Her mother tells her about the hundred or so languages with only “a handful of speakers”, and she will hold onto this image, of speakers in hand, the measure of a final few. How many can be held? I am losing my literacy, she says as she feels herself forgetting, having put her ‘trust in writing, produced by external characters.' [3] It takes energy to forget (as much as to leave). She knows this energy in her body, in the body she was born from. And the body before, her grandmother’s, whose words were always in the air, off by heart. It has taken this energy – of learning to be literate – to forget.
Can she lose her literacy to regain memory? Or find some other ability, to fine-tune the connection with language she has been living since her early years? She seeks to make the distinction between the ability to read and write, and having competence|knowledge of the languages she inhabits. Languages she taught herself, for survival first and interest second. And the language that is all her own – how to return to this as a guide for keeping one’s own tongue. For reminding of the unwritten powers of expression, the truths still within her grasp.

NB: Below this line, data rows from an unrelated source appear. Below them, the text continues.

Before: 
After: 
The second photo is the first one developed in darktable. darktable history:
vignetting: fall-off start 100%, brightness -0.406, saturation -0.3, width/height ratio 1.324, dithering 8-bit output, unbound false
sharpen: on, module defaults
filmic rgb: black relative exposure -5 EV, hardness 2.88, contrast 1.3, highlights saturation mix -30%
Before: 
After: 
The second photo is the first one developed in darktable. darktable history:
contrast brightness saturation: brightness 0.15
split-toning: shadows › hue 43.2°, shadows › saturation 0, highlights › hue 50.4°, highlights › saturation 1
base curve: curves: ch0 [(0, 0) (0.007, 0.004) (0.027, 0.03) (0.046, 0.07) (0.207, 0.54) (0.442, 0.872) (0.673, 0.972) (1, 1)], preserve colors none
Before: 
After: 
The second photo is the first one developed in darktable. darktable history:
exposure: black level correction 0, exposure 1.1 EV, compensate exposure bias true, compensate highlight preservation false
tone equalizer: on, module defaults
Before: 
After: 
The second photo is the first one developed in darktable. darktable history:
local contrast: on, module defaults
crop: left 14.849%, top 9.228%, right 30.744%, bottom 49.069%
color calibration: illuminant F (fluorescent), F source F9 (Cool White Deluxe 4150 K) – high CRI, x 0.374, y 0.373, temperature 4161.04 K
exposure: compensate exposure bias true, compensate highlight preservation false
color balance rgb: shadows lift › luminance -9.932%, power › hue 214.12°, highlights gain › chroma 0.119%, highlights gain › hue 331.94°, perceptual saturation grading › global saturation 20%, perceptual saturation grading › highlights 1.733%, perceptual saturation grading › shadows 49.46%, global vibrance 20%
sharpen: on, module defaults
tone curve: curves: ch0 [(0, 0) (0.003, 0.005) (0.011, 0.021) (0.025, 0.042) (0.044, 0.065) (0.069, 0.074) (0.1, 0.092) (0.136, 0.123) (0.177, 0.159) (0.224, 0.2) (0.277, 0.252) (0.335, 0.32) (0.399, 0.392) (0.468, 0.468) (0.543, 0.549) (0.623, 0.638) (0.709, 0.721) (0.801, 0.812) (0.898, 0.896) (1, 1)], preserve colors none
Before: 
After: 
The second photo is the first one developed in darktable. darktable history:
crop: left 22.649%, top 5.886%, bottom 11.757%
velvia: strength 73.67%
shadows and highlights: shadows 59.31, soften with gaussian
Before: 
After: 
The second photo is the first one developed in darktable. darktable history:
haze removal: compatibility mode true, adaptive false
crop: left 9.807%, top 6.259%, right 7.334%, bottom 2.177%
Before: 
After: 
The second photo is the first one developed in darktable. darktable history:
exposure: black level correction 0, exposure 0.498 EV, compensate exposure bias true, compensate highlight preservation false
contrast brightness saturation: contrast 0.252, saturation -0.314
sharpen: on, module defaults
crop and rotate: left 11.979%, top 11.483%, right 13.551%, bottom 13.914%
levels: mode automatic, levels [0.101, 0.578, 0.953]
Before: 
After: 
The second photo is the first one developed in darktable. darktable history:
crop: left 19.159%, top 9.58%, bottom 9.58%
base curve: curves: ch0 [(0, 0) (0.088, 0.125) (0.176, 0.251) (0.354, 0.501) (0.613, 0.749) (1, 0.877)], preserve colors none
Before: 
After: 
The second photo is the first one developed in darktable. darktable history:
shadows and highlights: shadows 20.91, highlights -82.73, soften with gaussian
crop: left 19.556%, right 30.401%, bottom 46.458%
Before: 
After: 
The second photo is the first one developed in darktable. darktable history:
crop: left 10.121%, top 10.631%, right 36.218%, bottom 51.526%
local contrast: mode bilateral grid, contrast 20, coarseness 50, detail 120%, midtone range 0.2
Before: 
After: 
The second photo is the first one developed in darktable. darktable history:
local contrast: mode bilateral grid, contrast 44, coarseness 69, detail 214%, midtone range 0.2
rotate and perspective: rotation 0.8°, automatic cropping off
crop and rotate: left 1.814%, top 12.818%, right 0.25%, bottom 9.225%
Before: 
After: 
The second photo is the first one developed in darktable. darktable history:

She holds her dictionary – an attempt to teach others her own tongue. [silence] Her hands look smaller as she notices the shape of their grasp. A grasp of the lost language of one. A language that reads like secret code: one letter destined for a family friend in Baghdad was deemed safer unsent.
When you cannot speak into a language out loud, do you keep it inside? What does it do there? Playback in dreams, narrate some part of your waking day? When does it come out? She speaks continuously now, from her fear of forgetting – or not fear, but from deep knowledge – that the language existing in her imagination, without practice, without air, will leave her. Will sink. And still, she thinks about the hand. Full. Full of quiet echoes aspiring ‘toward the ability to sustain the return, the lasting of the leaving.’ [4]
[4] Douglas Kahn, “Acoustic Sculpture, Deboned Voices.” New Music Articles. 8 (1990) 6.